Tough as this process can be, “the act of naming is the great and solemn consolation of mankind”, as Elias Canetti so eloquently put it in The Agony of Flies. We find telling our story, perhaps coming to terms with some daunting part of ourselves, eases as much as it first gives voice to pain. There’s a “rage for order” in the words of poet, Wallace Stevens. We want the raft of narrative to make sense of and come to terms with all that once seemed unordered, random, unfair.
And life writing in particular – memoir to use a more familiar word – can be especially therapeutic. Although many in the literary community dispute whether that is the function or chief purpose of memoir, since after all, it is also an art.
It has been therapeutic for me and continues to be. I experienced a tough start to the summer for various family reasons. Writing – in all its forms – dissolved some of the acid in the walls of my heart.

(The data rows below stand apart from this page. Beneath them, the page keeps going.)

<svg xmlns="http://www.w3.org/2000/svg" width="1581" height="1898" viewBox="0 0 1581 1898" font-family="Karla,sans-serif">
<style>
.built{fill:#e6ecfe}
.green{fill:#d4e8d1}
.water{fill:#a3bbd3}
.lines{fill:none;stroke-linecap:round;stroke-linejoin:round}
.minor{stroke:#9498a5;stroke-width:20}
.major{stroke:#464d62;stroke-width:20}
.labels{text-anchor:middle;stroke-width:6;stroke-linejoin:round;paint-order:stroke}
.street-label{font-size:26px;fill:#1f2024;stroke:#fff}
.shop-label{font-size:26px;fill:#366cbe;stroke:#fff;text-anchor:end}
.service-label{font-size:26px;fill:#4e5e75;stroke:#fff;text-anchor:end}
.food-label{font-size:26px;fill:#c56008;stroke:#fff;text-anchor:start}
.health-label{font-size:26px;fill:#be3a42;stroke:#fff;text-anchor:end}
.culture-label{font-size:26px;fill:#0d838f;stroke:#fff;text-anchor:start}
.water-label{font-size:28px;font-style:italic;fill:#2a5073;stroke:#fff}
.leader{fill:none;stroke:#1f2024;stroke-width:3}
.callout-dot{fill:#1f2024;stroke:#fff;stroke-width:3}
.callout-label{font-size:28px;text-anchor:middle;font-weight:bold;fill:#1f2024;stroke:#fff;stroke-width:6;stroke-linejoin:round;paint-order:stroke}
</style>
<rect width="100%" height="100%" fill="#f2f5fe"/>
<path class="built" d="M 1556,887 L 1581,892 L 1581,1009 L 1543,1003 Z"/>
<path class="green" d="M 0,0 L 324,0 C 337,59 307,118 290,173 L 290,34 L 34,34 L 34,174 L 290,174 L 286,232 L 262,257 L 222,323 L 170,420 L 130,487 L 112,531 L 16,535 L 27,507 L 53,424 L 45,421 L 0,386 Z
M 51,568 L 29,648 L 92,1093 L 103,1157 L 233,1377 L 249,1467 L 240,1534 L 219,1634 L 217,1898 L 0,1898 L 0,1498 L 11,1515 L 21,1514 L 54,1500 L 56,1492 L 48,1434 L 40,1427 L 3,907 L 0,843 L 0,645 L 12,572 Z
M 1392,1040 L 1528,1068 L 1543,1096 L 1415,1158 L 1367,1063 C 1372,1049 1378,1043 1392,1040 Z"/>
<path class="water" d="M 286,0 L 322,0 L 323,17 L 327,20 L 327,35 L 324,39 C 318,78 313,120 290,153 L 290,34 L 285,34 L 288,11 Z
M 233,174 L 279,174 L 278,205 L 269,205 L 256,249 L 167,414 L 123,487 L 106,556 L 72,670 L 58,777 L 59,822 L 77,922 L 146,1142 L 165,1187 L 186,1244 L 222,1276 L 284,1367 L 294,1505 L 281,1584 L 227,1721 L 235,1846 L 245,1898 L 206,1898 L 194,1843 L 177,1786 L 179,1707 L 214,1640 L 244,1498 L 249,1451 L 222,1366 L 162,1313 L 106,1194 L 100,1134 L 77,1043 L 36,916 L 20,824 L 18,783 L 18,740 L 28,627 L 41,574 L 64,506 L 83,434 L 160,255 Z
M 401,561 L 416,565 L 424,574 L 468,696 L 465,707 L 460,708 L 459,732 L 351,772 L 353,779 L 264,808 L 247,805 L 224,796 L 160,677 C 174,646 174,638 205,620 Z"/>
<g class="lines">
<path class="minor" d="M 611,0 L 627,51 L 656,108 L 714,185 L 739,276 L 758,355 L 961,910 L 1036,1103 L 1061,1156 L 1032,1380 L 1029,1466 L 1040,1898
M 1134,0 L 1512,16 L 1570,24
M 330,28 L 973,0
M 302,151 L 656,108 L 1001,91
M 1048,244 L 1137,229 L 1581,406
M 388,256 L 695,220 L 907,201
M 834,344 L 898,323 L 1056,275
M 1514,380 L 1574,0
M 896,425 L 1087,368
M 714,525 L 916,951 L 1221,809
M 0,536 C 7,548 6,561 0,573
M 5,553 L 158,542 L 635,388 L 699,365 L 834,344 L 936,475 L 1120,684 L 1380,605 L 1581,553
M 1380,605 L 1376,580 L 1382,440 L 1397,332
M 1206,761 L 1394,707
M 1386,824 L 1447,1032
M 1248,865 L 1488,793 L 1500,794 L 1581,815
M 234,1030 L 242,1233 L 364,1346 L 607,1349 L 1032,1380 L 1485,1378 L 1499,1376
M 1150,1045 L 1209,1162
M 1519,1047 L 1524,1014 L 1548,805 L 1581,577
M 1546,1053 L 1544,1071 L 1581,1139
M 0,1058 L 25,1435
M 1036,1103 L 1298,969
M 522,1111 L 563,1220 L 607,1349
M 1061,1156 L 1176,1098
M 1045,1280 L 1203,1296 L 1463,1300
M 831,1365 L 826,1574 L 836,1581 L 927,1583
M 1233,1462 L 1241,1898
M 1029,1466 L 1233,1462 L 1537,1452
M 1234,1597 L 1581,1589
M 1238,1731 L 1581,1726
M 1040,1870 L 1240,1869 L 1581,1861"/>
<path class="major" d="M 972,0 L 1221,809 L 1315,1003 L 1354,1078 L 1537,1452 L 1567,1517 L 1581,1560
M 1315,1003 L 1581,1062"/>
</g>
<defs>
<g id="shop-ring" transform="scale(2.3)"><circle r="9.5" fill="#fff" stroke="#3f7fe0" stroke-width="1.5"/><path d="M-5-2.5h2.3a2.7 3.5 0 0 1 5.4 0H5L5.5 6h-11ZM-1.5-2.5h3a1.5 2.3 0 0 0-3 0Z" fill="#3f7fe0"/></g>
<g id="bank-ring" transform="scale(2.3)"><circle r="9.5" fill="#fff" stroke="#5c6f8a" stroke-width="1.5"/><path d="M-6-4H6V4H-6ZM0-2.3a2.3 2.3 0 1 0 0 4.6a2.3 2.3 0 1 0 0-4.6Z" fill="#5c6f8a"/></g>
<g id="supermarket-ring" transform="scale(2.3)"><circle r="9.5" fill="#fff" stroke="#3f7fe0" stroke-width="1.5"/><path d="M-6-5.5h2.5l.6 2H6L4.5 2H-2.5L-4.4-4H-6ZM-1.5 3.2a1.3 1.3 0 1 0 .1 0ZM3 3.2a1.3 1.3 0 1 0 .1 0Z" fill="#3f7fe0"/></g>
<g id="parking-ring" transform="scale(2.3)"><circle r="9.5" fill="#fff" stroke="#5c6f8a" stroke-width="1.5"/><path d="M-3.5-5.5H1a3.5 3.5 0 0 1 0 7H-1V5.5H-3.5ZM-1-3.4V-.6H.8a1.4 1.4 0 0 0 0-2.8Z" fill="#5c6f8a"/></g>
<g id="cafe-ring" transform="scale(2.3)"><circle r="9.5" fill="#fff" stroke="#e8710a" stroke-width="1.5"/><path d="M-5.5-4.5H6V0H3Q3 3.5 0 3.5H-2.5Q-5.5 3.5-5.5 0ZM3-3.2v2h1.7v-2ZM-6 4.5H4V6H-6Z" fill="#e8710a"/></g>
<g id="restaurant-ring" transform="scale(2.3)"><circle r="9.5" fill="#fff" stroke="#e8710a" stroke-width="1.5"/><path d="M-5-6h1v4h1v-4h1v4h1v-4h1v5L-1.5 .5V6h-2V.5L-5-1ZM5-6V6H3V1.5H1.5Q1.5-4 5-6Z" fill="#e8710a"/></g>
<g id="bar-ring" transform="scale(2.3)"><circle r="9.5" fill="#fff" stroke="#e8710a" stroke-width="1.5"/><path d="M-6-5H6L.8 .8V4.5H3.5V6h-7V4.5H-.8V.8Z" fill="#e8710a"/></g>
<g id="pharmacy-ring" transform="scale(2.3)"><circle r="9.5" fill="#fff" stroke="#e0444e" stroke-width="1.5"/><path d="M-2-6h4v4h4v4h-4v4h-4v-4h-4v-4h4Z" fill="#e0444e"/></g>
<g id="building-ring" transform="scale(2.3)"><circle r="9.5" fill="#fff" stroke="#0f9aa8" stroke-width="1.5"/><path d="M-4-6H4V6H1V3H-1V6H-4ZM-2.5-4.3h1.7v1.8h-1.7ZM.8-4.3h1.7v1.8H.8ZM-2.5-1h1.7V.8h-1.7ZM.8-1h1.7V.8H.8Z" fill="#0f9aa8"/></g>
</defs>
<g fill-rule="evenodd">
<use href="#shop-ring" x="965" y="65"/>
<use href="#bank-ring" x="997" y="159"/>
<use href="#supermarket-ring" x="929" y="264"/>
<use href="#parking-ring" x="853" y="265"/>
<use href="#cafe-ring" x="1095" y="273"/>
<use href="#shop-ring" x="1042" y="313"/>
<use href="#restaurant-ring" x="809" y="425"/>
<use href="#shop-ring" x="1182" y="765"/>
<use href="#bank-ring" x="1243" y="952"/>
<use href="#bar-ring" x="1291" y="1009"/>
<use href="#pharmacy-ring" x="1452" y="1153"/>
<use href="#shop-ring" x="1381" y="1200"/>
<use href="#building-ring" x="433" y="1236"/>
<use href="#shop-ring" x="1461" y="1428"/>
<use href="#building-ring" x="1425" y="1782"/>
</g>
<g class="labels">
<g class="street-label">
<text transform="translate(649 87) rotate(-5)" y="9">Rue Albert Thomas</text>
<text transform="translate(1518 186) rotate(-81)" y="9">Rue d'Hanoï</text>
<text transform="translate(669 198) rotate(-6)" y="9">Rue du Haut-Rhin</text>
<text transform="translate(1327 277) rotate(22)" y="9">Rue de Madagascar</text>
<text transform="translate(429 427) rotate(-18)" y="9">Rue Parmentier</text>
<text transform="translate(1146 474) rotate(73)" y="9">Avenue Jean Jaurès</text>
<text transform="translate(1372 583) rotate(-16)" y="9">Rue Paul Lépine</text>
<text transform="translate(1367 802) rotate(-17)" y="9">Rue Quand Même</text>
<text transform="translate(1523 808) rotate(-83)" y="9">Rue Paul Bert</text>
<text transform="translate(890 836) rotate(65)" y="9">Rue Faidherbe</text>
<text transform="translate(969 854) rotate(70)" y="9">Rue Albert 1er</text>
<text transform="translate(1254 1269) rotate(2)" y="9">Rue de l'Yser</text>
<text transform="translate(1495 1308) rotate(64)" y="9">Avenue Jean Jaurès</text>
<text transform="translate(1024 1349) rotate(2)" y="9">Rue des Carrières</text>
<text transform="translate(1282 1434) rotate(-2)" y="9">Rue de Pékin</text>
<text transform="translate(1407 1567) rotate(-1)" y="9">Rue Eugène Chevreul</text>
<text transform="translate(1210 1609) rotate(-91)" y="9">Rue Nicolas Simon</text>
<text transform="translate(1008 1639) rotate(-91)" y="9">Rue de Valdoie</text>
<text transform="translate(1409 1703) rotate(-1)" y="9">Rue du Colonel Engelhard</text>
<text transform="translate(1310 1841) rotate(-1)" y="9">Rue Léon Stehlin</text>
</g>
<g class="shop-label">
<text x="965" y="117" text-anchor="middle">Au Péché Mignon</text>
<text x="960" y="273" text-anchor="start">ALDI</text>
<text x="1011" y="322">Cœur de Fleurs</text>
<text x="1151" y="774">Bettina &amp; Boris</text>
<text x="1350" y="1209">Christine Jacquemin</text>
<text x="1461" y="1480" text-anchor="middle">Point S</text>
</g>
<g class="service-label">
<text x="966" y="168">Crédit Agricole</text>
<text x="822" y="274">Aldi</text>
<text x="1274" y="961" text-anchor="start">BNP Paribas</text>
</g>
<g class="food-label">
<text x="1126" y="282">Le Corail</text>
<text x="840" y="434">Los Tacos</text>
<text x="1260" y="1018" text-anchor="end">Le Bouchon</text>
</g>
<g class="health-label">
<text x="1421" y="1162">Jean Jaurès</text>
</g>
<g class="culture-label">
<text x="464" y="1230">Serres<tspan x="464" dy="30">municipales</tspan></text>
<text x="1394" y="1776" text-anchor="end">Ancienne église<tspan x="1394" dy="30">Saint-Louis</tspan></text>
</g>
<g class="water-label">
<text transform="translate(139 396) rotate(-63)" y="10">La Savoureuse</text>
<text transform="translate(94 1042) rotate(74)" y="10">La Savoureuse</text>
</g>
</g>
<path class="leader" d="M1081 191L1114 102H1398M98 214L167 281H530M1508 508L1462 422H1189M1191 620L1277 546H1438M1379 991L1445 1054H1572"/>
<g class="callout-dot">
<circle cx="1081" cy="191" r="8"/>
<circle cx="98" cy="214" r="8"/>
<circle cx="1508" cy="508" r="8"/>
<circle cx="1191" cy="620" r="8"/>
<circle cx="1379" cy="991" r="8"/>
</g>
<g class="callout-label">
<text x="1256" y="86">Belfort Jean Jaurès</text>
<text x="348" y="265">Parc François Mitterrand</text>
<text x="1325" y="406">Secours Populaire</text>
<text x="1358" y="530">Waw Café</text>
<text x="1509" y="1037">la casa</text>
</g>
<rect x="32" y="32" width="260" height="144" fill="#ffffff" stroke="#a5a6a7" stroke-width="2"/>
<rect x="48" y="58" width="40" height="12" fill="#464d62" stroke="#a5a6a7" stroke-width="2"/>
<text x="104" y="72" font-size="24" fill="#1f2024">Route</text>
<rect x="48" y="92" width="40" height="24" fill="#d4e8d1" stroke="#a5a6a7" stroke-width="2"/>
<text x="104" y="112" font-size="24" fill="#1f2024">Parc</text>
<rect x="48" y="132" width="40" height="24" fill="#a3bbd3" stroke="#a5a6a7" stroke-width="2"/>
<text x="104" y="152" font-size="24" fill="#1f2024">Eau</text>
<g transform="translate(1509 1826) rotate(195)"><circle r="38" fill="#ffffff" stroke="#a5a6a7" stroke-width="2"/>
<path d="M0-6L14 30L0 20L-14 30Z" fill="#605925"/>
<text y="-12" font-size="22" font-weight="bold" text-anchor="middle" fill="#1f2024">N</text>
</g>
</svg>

A great tutor, writer Lily Dunn, has taught me the tenets of compelling memoir and one of the pieces of advice I most reflected on in her course was the idea that “in fiction plot is invented, in nonfiction it is discovered.” I’ve been lucky enough to be doing a lot of discovery this year.
I look forward to my next blog-post where I will be acting on Sue Williams Silverman’s words in her book, Fearless Confessions, “We scrutinise our lived lives in order to find our plots.” Through my upcoming life histories service, I want to help many more people discover their plots!